Exercise description
In the material below, transcribe every line from the first through the line holding "15: (360, 122)", exactly, and stop after that line.
[[ Data in this exercise open ]]
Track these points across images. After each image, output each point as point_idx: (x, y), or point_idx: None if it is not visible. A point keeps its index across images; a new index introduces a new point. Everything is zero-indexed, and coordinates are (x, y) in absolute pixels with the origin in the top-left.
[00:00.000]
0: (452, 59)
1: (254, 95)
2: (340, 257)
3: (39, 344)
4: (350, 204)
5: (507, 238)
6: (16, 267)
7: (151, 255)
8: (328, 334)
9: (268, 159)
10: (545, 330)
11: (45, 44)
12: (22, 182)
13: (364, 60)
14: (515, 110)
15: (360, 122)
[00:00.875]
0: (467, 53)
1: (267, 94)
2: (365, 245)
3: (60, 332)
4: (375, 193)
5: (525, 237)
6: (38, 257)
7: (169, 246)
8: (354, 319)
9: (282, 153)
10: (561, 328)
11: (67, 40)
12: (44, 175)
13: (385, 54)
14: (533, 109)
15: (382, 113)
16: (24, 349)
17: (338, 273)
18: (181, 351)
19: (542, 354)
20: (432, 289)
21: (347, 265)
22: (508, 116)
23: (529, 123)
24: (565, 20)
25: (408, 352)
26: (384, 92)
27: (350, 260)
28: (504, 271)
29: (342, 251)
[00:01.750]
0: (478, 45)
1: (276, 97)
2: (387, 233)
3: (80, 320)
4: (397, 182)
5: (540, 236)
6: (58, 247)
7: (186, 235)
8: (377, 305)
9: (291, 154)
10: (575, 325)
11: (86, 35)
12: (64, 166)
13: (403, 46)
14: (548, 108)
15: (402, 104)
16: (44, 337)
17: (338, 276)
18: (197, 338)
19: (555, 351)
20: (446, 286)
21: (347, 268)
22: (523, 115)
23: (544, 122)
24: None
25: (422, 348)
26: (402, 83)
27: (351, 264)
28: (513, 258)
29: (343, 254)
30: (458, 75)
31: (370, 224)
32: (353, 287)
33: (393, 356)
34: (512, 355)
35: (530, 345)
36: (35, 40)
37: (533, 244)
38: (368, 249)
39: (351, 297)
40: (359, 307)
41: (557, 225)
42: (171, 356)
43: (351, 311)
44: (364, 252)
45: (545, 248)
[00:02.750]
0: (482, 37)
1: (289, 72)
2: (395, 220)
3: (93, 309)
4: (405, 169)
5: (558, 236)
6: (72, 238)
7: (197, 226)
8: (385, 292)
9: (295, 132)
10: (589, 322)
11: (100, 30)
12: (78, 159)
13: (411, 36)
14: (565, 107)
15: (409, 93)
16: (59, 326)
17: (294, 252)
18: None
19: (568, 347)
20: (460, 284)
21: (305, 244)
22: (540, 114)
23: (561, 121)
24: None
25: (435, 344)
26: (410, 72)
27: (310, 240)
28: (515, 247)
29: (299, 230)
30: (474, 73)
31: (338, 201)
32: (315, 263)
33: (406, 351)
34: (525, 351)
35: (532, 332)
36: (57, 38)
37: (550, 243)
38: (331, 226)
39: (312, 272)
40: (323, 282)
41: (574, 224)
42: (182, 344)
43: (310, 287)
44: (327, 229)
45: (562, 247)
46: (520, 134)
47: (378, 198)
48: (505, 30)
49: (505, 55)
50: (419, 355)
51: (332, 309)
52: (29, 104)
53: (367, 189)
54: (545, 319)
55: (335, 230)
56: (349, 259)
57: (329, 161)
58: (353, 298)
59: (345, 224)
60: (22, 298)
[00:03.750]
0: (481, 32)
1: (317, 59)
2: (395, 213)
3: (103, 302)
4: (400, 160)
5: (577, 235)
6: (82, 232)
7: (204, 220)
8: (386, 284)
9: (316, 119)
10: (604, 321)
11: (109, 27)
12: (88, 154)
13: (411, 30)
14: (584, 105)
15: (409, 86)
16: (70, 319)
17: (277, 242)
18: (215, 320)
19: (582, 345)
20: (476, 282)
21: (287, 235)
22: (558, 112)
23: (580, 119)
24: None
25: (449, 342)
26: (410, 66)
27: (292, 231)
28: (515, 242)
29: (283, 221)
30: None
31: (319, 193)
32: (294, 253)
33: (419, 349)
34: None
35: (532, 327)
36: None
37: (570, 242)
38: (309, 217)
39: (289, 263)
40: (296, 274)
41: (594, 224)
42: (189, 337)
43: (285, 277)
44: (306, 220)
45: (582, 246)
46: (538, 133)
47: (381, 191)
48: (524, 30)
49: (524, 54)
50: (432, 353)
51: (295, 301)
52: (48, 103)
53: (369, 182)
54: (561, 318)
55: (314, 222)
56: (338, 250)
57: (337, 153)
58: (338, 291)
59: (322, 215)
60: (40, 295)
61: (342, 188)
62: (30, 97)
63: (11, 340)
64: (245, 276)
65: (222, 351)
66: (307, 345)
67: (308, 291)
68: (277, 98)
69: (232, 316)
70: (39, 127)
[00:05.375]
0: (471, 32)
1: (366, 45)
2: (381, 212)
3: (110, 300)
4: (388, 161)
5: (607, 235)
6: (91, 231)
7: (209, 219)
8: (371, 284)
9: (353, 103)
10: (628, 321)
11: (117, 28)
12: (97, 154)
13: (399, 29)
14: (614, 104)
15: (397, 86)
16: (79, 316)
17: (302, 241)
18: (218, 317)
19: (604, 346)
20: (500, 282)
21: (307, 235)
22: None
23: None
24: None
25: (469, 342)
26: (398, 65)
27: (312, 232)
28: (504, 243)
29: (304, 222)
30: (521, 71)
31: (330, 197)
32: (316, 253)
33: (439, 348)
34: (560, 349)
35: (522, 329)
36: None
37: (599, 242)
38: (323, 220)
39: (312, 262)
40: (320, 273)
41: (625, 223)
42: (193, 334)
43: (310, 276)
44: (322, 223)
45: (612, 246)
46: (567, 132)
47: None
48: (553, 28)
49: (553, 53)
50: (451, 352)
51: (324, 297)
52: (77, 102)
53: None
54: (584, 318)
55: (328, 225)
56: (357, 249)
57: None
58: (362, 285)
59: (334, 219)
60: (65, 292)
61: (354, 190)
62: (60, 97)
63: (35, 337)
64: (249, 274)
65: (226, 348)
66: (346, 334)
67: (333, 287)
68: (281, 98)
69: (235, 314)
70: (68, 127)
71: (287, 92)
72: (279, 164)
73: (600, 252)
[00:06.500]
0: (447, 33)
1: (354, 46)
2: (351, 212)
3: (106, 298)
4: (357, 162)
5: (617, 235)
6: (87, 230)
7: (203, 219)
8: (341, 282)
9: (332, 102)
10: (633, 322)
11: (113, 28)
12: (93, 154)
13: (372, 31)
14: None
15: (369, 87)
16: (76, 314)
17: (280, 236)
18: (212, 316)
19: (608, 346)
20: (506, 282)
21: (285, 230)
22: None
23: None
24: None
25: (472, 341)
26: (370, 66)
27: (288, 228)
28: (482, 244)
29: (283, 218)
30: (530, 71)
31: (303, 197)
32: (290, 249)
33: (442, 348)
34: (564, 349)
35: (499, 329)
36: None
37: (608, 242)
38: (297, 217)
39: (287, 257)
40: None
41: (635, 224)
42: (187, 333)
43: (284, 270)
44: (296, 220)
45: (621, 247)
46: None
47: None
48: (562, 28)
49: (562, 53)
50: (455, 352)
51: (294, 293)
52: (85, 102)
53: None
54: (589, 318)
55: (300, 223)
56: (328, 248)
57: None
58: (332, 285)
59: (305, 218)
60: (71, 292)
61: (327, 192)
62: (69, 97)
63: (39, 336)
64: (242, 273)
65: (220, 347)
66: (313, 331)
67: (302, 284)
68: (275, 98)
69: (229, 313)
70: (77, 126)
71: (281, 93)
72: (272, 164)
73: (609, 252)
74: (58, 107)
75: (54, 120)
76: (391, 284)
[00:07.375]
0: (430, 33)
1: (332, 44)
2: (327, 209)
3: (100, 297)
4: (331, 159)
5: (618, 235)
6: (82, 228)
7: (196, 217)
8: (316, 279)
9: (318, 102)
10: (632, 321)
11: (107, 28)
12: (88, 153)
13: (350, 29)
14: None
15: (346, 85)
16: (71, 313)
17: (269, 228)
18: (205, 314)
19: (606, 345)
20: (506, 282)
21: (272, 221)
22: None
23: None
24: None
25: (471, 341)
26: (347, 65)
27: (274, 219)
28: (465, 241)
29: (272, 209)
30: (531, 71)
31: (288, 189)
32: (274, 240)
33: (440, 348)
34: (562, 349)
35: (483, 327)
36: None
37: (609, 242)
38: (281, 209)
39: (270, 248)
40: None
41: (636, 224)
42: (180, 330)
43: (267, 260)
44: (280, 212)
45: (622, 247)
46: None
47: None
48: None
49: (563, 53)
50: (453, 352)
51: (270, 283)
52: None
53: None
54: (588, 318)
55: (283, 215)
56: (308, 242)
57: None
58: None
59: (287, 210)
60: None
[[ Data in this exercise closed ]]
Result of this task
Track these points across images. After each image, output each point as point_idx: (x, y), or point_idx: None if it is not visible. A point keeps its index across images; a new index introduces a new point. Everything is zero-indexed, and coordinates are (x, y) in absolute pixels with the origin in the top-left.
[00:00.000]
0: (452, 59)
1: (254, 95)
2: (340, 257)
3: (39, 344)
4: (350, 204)
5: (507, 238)
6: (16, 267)
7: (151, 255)
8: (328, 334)
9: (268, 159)
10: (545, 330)
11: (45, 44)
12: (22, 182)
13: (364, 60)
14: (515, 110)
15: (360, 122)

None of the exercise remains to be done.